When faced with our frailty and even mortality, it’s funny but not ‘ha ha’ funny, how we suddenly reassess our priorities. Our all-important project now seem insignificant. Paling in comparison to the boulder of uncertainty that now impedes us. Just last week you told your wife that there’s no way you could get the day off work so both of you could celebrate your wedding anniversary. Too much on your desk that needed your attention. Now today as you watch her gasp for breath in a hospital bed, there you are, away from work. Vowing not to leave without her. Work could wait.

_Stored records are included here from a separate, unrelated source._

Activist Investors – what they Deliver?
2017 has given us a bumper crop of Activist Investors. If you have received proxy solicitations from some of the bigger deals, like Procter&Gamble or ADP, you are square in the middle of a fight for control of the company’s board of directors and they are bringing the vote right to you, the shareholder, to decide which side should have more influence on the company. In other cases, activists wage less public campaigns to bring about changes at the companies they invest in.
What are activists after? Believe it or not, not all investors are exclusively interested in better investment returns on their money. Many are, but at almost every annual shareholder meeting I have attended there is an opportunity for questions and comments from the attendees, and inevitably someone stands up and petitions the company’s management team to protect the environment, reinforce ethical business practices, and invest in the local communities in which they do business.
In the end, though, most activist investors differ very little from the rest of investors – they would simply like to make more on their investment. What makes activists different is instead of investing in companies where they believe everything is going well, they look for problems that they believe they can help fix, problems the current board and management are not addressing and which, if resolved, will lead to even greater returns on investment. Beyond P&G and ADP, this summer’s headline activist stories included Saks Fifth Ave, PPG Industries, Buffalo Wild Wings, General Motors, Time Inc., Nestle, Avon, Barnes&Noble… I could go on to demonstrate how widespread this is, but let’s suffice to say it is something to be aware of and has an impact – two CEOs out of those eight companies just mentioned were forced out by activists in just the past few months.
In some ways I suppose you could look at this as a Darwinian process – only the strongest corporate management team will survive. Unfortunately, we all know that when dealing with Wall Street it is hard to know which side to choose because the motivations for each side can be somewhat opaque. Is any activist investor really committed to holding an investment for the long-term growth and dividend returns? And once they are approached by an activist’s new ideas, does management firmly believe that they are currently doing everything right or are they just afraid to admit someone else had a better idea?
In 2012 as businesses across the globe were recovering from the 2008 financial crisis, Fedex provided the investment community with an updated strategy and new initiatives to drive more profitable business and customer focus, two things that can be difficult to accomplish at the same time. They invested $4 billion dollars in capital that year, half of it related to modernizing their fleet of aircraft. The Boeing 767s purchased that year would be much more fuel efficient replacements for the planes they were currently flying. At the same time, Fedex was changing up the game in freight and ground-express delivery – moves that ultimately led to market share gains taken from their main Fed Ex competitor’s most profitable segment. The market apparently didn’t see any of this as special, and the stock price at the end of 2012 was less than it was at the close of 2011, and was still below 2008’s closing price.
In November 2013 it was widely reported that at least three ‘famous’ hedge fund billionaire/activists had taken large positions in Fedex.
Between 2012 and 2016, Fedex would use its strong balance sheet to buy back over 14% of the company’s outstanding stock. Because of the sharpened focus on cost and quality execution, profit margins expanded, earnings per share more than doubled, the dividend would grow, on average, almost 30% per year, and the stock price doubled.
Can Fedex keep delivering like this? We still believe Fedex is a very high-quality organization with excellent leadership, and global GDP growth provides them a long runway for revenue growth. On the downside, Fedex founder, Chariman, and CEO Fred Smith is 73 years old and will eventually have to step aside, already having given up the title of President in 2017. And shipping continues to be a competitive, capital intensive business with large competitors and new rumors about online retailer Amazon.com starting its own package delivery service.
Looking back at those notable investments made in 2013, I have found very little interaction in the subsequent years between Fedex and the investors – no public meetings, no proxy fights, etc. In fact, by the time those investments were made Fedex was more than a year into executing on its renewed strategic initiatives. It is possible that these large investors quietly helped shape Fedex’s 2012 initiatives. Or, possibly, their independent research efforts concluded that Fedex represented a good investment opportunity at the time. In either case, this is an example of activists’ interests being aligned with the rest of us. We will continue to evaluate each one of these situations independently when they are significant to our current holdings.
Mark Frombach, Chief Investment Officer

I know, it’s funny the way we could juggle our lives and put things in perspective once we come face to face with a life-changing moment, not only in our own lives but the lives of our loved ones. I took my soul-mate to the hospital at 3am Monday morning as she was having asthma-like complications. As I looked at her, huffing and puffing her way to the car, my life, past, present and future flashed before my eyes. The ‘what ifs’ were overwhelming. I knew she was going to be ok, but still, what if?
One of my many blessings I bragged about was that I had both of my grandmothers alive and over 100 years old. In fact, I had never had a death of anyone that was close to me since I was a little boy, and that was my 103 year-old great-grandmother, who I didn’t even live with. Last month, the younger of my grandmother passed. Today, her son, who is my dad, lies fighting for his life in a London hospital. His prognosis looks bleak.
What does this all mean? Perhaps nothing. Just another page in the book of life to some. To others, it’s an eye-opener. A time to look at what’s important and how much value to assign to them. Unfortunately, many of us are too busy to notice until we are facing our own mortality.